Sawant has also fallen out of favor with Seattle’s powerful labor community, and Mosqueda has worked as a labor organizer (and is currently in a union). She declined to comment on whether union support affected her decision to support Sawant.

“I have no comment on that," Mosqueda said. "I mean, labor's diverse and you have diverse opinions."

The two citywide council members reiterated throughout our conversations that they are in alignment on most policies with Sawant, but that isn’t entirely true when it comes to their voting records. Sawant is the most consistent progressive voter on the council, which sometimes puts her at odds with the rest of the council.

Sawant was the only council member to vote against approving Seattle’s recent police union contract. The police reform community was essentially begging the council to not support the contract—and a federal judge ultimately agreed with Sawant and the police reformers, saying the contract seriously weakened police accountability in the city. After that ruling, Mosqueda and Gonzalez essentially walked back over to Sawant’s side, saying the city needed to renegotiate the contract.

Sawant also broke with Gonzalez when she refused to support repealing the head tax (or the “Amazon tax,” in Sawant-speak). Mosqueda, on the other hand, was the only other council member to join Sawant in voting against the head tax repeal.
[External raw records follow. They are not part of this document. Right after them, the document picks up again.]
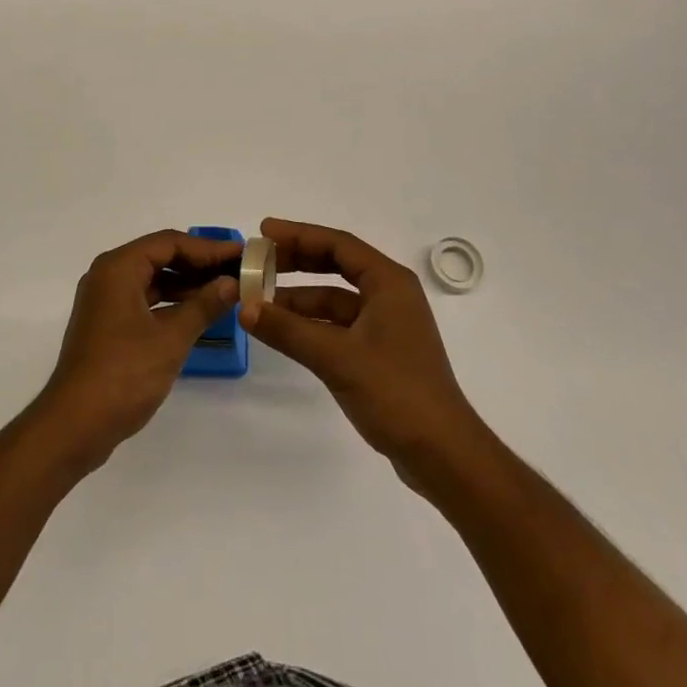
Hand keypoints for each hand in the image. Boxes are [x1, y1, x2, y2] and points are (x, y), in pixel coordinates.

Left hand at [35, 230, 240, 472]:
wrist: (74, 426)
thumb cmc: (124, 373)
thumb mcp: (171, 338)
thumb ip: (204, 305)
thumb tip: (232, 283)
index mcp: (118, 268)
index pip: (170, 243)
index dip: (208, 248)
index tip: (240, 255)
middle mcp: (108, 276)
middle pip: (160, 257)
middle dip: (198, 264)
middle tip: (236, 271)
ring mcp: (105, 301)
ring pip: (152, 280)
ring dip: (186, 284)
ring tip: (224, 291)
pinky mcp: (107, 325)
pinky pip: (144, 300)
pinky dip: (170, 303)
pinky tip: (197, 314)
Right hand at [241, 218, 484, 481]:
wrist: (442, 454)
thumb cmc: (395, 392)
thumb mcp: (336, 357)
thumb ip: (288, 330)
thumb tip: (244, 308)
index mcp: (389, 282)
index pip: (338, 244)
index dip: (299, 234)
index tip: (264, 232)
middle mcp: (390, 295)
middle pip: (337, 265)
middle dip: (297, 261)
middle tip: (259, 261)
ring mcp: (386, 324)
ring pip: (335, 298)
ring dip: (300, 298)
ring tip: (261, 299)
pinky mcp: (381, 351)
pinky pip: (339, 324)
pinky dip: (312, 324)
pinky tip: (285, 330)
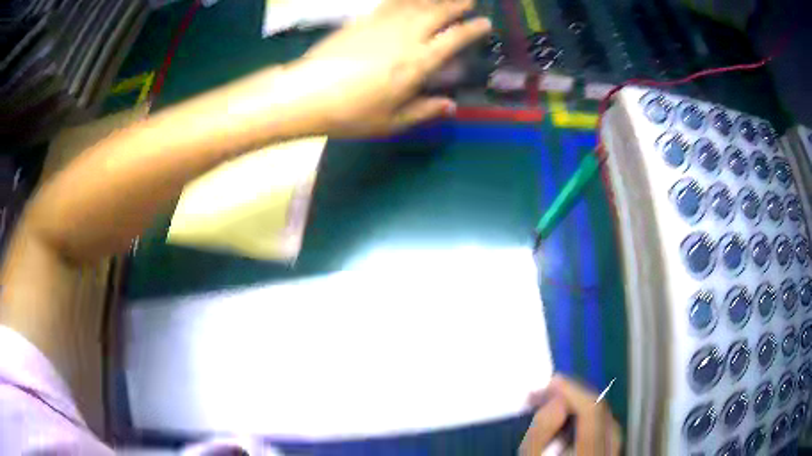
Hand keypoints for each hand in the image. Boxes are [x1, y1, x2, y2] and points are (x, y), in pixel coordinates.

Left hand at [281, 0, 490, 136]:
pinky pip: (390, 3)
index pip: (453, 39)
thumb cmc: (351, 113)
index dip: (471, 30)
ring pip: (415, 4)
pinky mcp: (362, 21)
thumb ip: (423, 111)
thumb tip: (450, 105)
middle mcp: (405, 37)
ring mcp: (382, 25)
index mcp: (417, 63)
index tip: (484, 23)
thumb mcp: (391, 121)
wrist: (307, 93)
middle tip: (469, 1)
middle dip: (456, 5)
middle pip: (437, 14)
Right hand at [521, 376, 621, 455]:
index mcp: (590, 452)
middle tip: (547, 392)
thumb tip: (556, 400)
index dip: (572, 389)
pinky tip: (570, 419)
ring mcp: (614, 451)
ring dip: (579, 405)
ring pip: (604, 417)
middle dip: (573, 395)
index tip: (550, 382)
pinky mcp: (612, 452)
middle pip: (600, 410)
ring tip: (554, 403)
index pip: (591, 410)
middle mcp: (610, 448)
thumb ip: (541, 433)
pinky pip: (604, 427)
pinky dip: (586, 418)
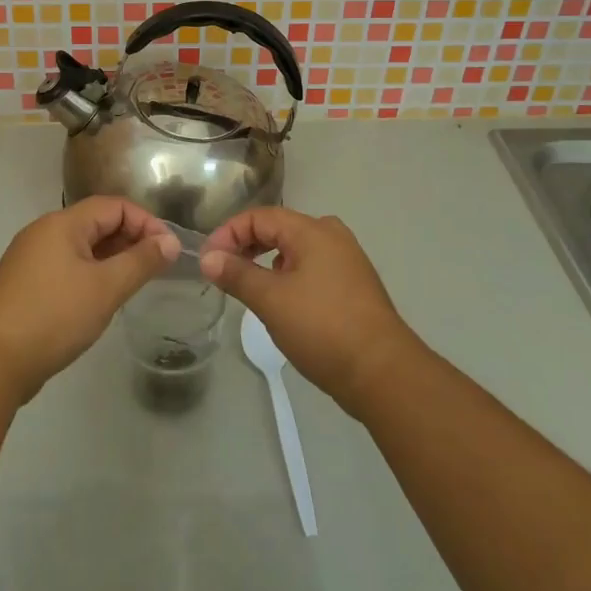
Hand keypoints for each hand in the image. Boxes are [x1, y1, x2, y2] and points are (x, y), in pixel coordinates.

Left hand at [0, 197, 178, 400]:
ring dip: (112, 258)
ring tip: (135, 283)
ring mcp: (32, 259)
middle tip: (156, 268)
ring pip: (82, 247)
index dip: (145, 222)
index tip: (167, 250)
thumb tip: (169, 242)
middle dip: (130, 240)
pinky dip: (91, 274)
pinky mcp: (26, 284)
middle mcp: (45, 232)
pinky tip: (103, 298)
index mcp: (62, 223)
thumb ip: (141, 261)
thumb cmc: (54, 315)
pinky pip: (68, 267)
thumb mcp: (106, 287)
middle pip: (97, 223)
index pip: (114, 206)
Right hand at [201, 208, 419, 413]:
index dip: (229, 233)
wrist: (383, 373)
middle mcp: (332, 236)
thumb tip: (207, 258)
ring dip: (267, 261)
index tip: (208, 260)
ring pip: (295, 250)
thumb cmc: (323, 328)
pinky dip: (288, 276)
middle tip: (223, 270)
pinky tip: (281, 301)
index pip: (260, 217)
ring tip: (248, 287)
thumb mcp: (271, 300)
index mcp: (313, 230)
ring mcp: (346, 260)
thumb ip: (236, 274)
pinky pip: (311, 268)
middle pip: (279, 228)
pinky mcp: (353, 285)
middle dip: (246, 245)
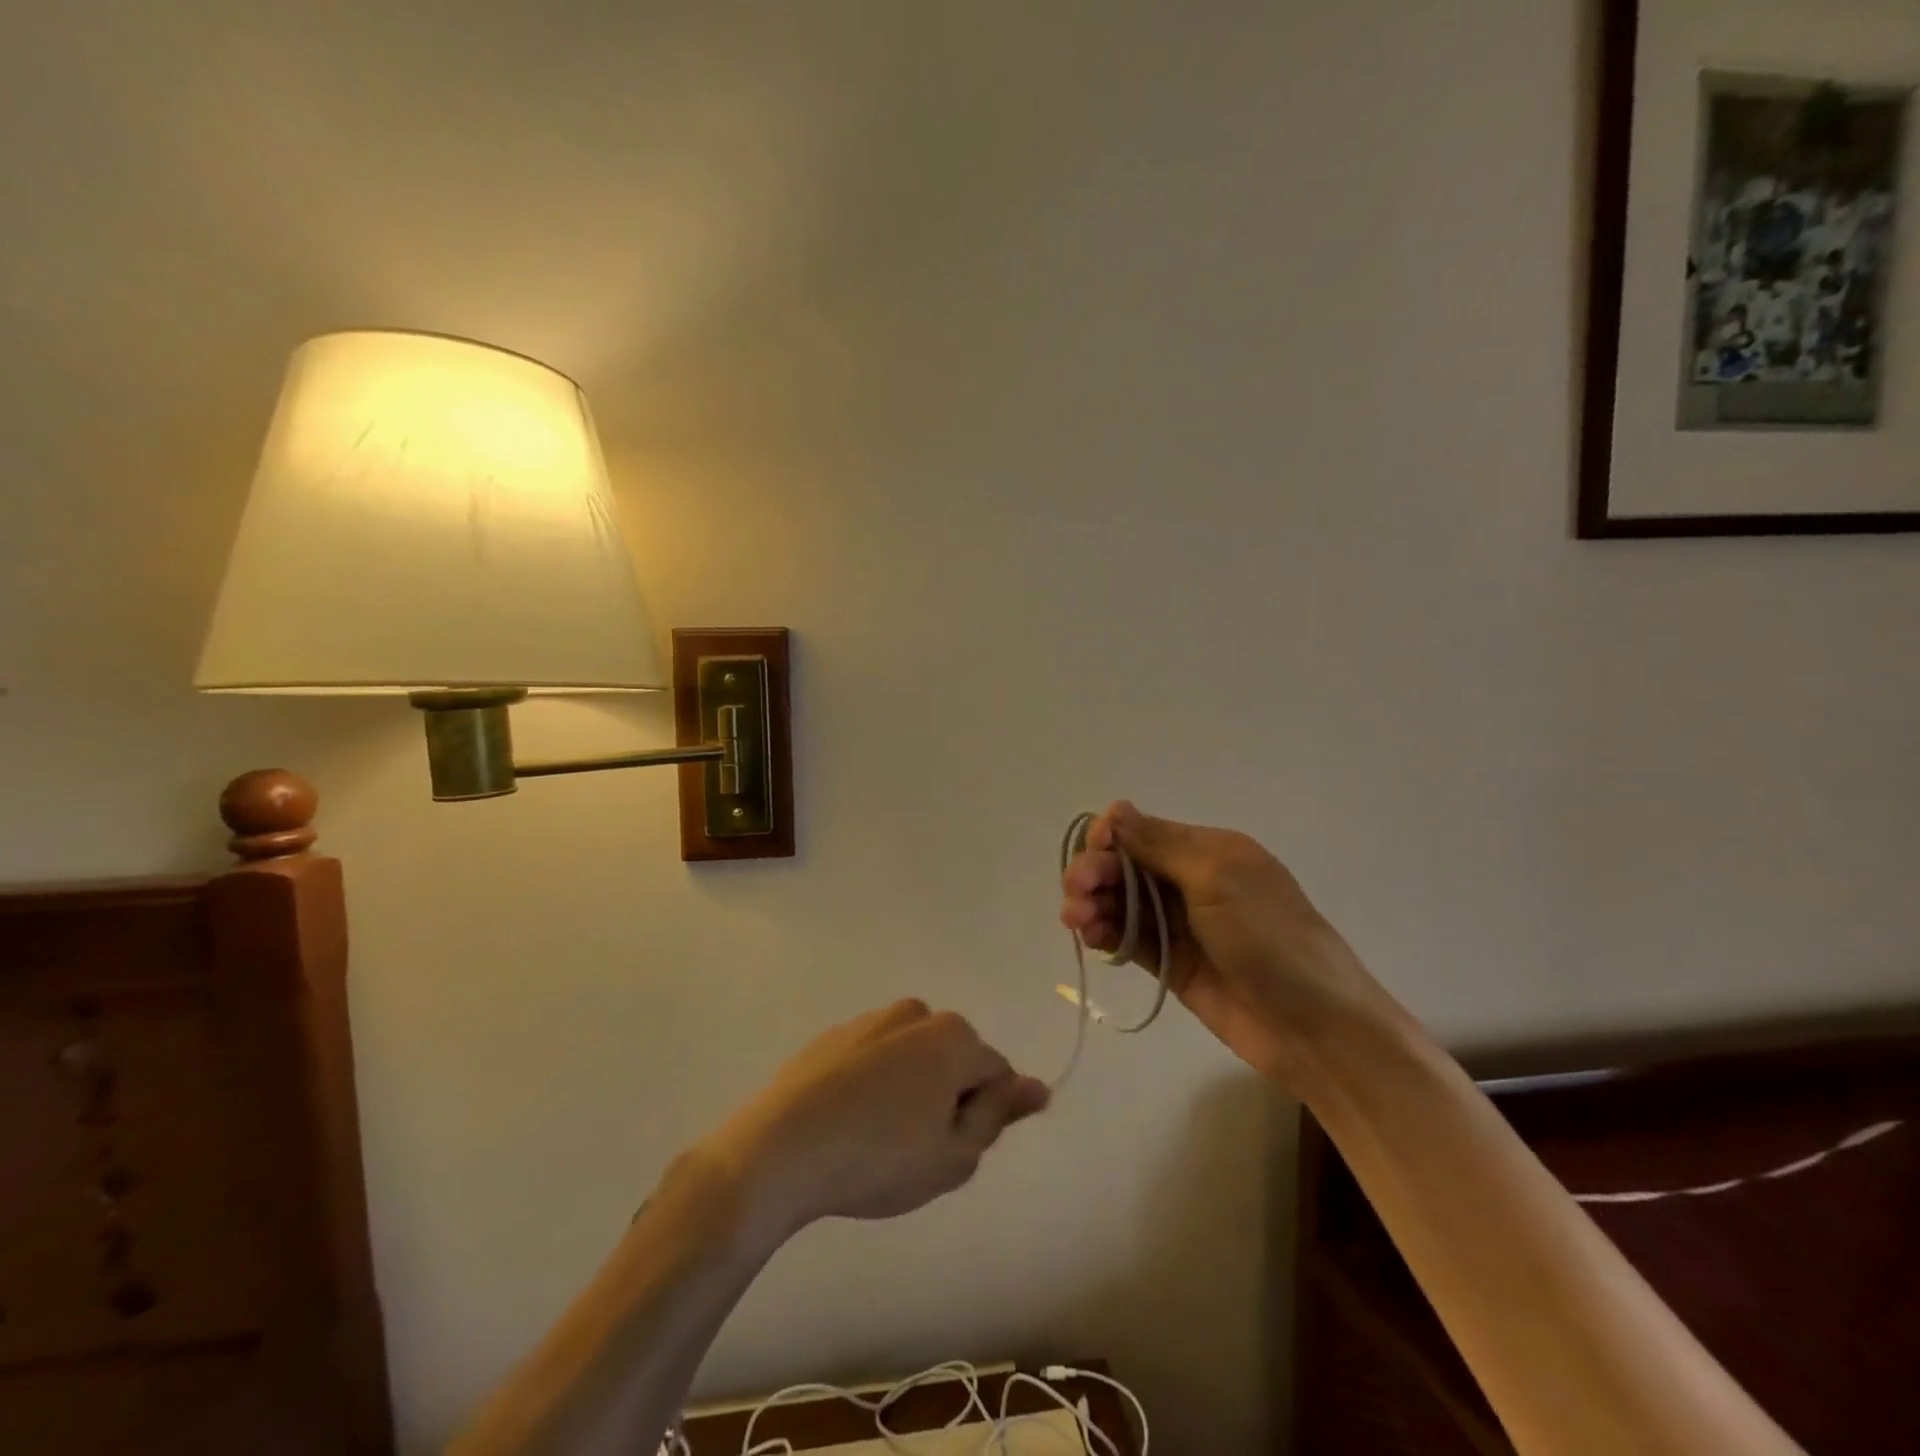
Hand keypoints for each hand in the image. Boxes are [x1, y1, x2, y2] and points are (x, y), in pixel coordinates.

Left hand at [703, 1001, 1048, 1244]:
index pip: (996, 1074)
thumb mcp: (954, 1154)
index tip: (955, 1150)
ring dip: (910, 1092)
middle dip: (948, 1099)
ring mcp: (871, 1020)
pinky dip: (873, 1087)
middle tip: (919, 1151)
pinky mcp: (834, 1037)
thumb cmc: (880, 1156)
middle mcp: (916, 1013)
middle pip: (953, 1060)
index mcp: (953, 1037)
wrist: (782, 1148)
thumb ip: (998, 1115)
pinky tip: (849, 1126)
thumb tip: (1037, 1087)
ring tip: (878, 1143)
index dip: (985, 1117)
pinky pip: (873, 1061)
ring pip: (912, 1059)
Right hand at [1059, 801, 1386, 1087]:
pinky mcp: (1172, 963)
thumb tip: (1115, 809)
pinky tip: (1089, 936)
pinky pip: (1129, 939)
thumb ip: (1160, 845)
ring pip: (1122, 903)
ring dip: (1093, 904)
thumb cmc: (1270, 938)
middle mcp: (1191, 881)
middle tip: (1075, 893)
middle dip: (1095, 872)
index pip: (1144, 830)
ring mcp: (1182, 925)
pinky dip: (1105, 933)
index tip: (1093, 851)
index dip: (1111, 837)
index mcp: (1209, 849)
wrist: (1316, 1029)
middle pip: (1127, 866)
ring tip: (1076, 920)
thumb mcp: (1217, 878)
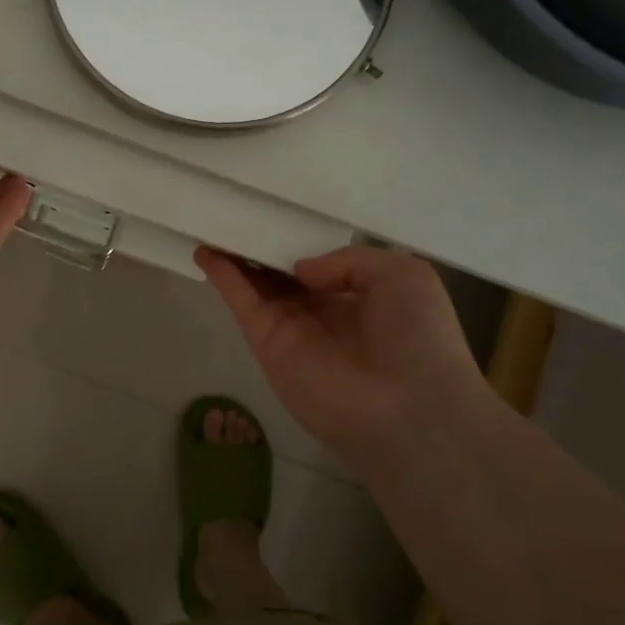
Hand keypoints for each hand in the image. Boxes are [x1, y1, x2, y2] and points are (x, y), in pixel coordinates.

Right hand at [196, 244, 486, 459]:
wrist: (409, 406)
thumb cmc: (418, 336)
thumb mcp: (402, 274)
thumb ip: (348, 259)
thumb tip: (302, 269)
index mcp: (359, 299)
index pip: (319, 268)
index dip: (297, 245)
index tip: (278, 219)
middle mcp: (322, 315)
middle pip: (281, 276)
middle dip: (260, 250)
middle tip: (235, 218)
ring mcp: (292, 331)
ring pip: (257, 287)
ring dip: (235, 259)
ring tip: (212, 226)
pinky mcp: (268, 346)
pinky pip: (242, 304)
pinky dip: (223, 277)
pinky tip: (206, 251)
Sawant’s unbending commitment to progressive causes also helps move the dial to the left against pro-big business forces like Mayor Jenny Durkan or Burgess. For example, during the budget negotiations in 2016, former Stranger writer Heidi Groove described how a strident (and ultimately failed) demand from Sawant contributed to a new funding plan for a controversial police station:

The story behind how Herbold's proposal became reality is a familiar one by now. First, Council Member Kshama Sawant staked out a far-left position. She said the city should cancel its plans for a controversial new police station in North Seattle and spend that money on affordable housing instead. Then the mayor's office and many on the council balked. They said the new precinct is necessary, and some disputed whether Sawant's plan, which involved swapping out several different sources of funding, was even possible. But Sawant and her supporters kept up the pressure to do something. Then Herbold offered a viable alternative.

Where Sawant's plan would have redirected $160 million away from the police precinct and toward affordable housing, Herbold pitched a plan that doesn't require killing the North Precinct and instead sells city bonds to raise $29 million for affordable housing. (The specifics of how that debt in Herbold's plan will be paid back have not yet been finalized, but she hopes to use property taxes from new construction.)

The mayor and Council Member Tim Burgess, who chairs the budget and affordable housing committees, opposed both the Sawant and Herbold proposals. But Herbold won over six of her colleagues while Sawant's proposal failed because she was able to gather support only from herself and Mike O'Brien.

We will soon see, after the primary votes are counted on Tuesday, whether Mosqueda and Gonzalez were successful in choosing a candidate who can actually challenge Sawant—or if their preferred candidate for pushing out Seattle’s most famous socialist falls short.